## START DATA SHOWN
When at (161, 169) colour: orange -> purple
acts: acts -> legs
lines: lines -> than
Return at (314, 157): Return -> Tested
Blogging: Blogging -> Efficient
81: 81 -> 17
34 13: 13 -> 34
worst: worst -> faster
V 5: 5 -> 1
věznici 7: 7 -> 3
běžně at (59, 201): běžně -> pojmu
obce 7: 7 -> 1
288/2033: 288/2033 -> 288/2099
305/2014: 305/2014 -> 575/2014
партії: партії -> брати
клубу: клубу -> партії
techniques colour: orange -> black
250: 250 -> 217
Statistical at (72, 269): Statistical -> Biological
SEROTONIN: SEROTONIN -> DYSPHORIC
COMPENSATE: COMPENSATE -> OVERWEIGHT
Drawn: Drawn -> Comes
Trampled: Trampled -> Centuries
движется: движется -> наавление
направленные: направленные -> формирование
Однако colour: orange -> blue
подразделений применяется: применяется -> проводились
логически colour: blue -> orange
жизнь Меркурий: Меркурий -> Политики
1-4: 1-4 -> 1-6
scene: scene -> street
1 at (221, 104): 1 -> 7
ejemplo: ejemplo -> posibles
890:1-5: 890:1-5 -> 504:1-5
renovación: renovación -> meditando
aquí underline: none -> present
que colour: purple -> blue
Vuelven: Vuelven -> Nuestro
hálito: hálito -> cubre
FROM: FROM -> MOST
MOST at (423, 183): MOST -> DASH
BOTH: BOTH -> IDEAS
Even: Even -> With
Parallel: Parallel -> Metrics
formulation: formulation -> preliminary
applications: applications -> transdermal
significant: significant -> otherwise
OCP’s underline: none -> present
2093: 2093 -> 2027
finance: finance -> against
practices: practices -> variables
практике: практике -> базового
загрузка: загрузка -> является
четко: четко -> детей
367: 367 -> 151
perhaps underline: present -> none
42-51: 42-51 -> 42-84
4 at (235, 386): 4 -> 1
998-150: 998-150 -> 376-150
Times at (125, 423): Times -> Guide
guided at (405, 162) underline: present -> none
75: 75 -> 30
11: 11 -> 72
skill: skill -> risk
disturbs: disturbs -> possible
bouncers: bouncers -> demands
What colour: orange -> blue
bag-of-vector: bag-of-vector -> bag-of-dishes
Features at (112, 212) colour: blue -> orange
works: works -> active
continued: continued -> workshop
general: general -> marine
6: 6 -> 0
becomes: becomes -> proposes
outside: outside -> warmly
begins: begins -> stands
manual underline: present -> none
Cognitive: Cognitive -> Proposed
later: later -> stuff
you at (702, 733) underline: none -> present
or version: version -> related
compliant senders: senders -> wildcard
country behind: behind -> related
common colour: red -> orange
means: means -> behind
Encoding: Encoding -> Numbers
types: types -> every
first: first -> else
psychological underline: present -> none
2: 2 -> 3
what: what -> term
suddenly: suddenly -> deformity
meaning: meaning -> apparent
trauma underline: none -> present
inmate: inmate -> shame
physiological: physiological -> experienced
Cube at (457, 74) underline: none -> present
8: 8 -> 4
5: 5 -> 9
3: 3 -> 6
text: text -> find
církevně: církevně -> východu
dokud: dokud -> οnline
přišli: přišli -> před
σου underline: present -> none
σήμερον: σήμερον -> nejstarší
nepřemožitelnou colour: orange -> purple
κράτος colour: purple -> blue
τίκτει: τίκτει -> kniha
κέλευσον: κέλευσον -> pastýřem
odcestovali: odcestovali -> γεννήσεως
## END DATA SHOWN
Reproduce all of the rows above character for character, keeping their order and adding or dropping nothing.

When at (161, 169) colour: orange -> purple
acts: acts -> legs
lines: lines -> than
Return at (314, 157): Return -> Tested
Blogging: Blogging -> Efficient
81: 81 -> 17
34 13: 13 -> 34
worst: worst -> faster
V 5: 5 -> 1
věznici 7: 7 -> 3
běžně at (59, 201): běžně -> pojmu
obce 7: 7 -> 1
288/2033: 288/2033 -> 288/2099
305/2014: 305/2014 -> 575/2014
партії: партії -> брати
клубу: клубу -> партії
techniques colour: orange -> black
250: 250 -> 217
Statistical at (72, 269): Statistical -> Biological
SEROTONIN: SEROTONIN -> DYSPHORIC
COMPENSATE: COMPENSATE -> OVERWEIGHT
Drawn: Drawn -> Comes
Trampled: Trampled -> Centuries
движется: движется -> наавление
направленные: направленные -> формирование
Однако colour: orange -> blue
подразделений применяется: применяется -> проводились
логически colour: blue -> orange
жизнь Меркурий: Меркурий -> Политики
1-4: 1-4 -> 1-6
scene: scene -> street
1 at (221, 104): 1 -> 7
ejemplo: ejemplo -> posibles
890:1-5: 890:1-5 -> 504:1-5
renovación: renovación -> meditando
aquí underline: none -> present
que colour: purple -> blue
Vuelven: Vuelven -> Nuestro
hálito: hálito -> cubre
FROM: FROM -> MOST
MOST at (423, 183): MOST -> DASH
BOTH: BOTH -> IDEAS
Even: Even -> With
Parallel: Parallel -> Metrics
formulation: formulation -> preliminary
applications: applications -> transdermal
significant: significant -> otherwise
OCP’s underline: none -> present
2093: 2093 -> 2027
finance: finance -> against
practices: practices -> variables
практике: практике -> базового
загрузка: загрузка -> является
четко: четко -> детей
367: 367 -> 151
perhaps underline: present -> none
42-51: 42-51 -> 42-84
4 at (235, 386): 4 -> 1
998-150: 998-150 -> 376-150
Times at (125, 423): Times -> Guide
guided at (405, 162) underline: present -> none
75: 75 -> 30
11: 11 -> 72
skill: skill -> risk
disturbs: disturbs -> possible
bouncers: bouncers -> demands
What colour: orange -> blue
bag-of-vector: bag-of-vector -> bag-of-dishes
Features at (112, 212) colour: blue -> orange
works: works -> active
continued: continued -> workshop
general: general -> marine
6: 6 -> 0
becomes: becomes -> proposes
outside: outside -> warmly
begins: begins -> stands
manual underline: present -> none
Cognitive: Cognitive -> Proposed
later: later -> stuff
you at (702, 733) underline: none -> present
or version: version -> related
compliant senders: senders -> wildcard
country behind: behind -> related
common colour: red -> orange
means: means -> behind
Encoding: Encoding -> Numbers
types: types -> every
first: first -> else
psychological underline: present -> none
2: 2 -> 3
what: what -> term
suddenly: suddenly -> deformity
meaning: meaning -> apparent
trauma underline: none -> present
inmate: inmate -> shame
physiological: physiological -> experienced
Cube at (457, 74) underline: none -> present
8: 8 -> 4
5: 5 -> 9
3: 3 -> 6
text: text -> find
církevně: církevně -> východu
dokud: dokud -> οnline
přišli: přišli -> před
σου underline: present -> none
σήμερον: σήμερον -> nejstarší
nepřemožitelnou colour: orange -> purple
κράτος colour: purple -> blue
τίκτει: τίκτει -> kniha
κέλευσον: κέλευσον -> pastýřem
odcestovali: odcestovali -> γεννήσεως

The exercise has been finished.